We’ll have to reboot before the new adapter becomes active, but before rebooting we’ll configure our IP information.
Click the Computer in the mid-dock File Viewer, double click NextApps, highlight (single-click, do not open) Edit.app. In the Workspace menu click Services > Open Sesame > Open as Root. Right now, the root password is blank so just press Ok. With the Edit.app window selected, Workspace menu will change to a context menu for Edit.app. Click File > Open > and type the absolute file path in the file open dialog box and press Enter:
The file should open in a new Edit.app window as root. Edit the applicable lines and modify values according to the information you gathered above. Here, I’ll use my information:
HOSTNAME=NEXTSTEP INETADDR=10.10.64.20 ROUTER=10.10.64.1 IPNETMASK=255.255.255.0 IPBROADCAST=10.10.64.255 NETMASTER=-NO- YPDOMAIN=-NO- TIME=-AUTOMATIC-
Click File > Save and close the file. Now we’ll configure DNS. To do that we’ll need to edit /etc/resolv.conf but that file doesn’t yet exist. The easiest way to create it is to open a Terminal and type the following commands:
su touch /etc/resolv.conf
Now we can go back in to Edit.app and open /etc/resolv.conf as root (same steps as above for hostconfig). Enter the following lines in resolv.conf, save it, and close Edit.app.

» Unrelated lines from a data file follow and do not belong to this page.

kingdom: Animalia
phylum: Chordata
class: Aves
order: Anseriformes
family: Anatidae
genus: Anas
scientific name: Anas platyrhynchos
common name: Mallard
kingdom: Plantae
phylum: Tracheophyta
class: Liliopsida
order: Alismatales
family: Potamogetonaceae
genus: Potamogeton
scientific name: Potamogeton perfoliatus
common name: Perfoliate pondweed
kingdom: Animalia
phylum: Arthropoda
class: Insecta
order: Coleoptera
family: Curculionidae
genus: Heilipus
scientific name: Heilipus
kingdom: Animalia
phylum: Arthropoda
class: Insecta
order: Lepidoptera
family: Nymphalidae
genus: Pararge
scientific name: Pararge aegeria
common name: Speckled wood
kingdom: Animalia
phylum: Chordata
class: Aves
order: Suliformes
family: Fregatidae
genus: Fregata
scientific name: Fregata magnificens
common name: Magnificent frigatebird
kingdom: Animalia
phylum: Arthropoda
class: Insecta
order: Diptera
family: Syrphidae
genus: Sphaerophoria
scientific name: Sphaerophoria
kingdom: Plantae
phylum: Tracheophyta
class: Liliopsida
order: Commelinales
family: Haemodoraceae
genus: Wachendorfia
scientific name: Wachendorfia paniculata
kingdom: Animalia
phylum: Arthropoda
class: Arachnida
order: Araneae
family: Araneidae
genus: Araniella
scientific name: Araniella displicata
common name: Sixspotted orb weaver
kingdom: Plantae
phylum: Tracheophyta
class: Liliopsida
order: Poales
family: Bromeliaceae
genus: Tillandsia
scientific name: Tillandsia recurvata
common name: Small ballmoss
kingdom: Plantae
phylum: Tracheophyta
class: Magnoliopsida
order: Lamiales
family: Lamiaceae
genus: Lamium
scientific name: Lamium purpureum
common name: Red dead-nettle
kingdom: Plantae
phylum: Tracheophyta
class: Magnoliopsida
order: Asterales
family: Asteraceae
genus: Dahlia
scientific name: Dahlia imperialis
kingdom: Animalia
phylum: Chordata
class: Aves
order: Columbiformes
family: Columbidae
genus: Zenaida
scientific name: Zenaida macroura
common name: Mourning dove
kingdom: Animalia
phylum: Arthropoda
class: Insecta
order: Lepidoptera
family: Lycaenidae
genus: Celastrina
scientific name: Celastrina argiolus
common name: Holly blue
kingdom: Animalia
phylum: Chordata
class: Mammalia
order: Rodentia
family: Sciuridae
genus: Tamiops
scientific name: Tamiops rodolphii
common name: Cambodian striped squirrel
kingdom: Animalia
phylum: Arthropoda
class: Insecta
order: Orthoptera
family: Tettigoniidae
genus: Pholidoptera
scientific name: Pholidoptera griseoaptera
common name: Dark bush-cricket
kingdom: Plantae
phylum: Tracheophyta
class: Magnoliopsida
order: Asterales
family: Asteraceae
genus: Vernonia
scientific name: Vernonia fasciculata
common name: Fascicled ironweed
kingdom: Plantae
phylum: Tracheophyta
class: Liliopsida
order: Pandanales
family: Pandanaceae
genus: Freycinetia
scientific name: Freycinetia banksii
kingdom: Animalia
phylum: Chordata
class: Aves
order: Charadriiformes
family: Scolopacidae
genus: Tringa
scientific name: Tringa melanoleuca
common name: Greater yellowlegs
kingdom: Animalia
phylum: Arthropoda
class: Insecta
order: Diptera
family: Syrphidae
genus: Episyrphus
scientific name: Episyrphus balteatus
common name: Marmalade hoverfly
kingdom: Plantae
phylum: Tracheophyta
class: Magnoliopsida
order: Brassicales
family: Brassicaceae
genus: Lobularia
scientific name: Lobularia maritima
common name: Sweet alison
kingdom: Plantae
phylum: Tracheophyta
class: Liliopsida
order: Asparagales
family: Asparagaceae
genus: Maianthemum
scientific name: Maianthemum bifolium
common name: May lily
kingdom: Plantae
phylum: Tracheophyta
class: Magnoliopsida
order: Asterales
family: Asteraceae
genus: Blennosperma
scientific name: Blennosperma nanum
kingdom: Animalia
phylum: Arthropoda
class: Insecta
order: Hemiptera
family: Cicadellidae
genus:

#/etc/resolv.conf nameserver 184.108.40.206 nameserver 220.127.116.11
Now we can simply reboot, and test connectivity by trying to ping our own IP address, the default gateway, and an IP address on the Internet – such as 18.104.22.168. Success!
I hope you enjoyed this tutorial. I wouldn’t be lying if I said that I spent hours trying to get all of this stuff to work, but it’ll be worth it if it helps someone who is curious about this great OS explore it in depth. I know I’ll have fun doing so. I’ve always wanted to play with a NEXT machine, but didn’t want to shell out thousands of dollars to do it. It’s great that we can do it for free in 2018 with VirtualBox!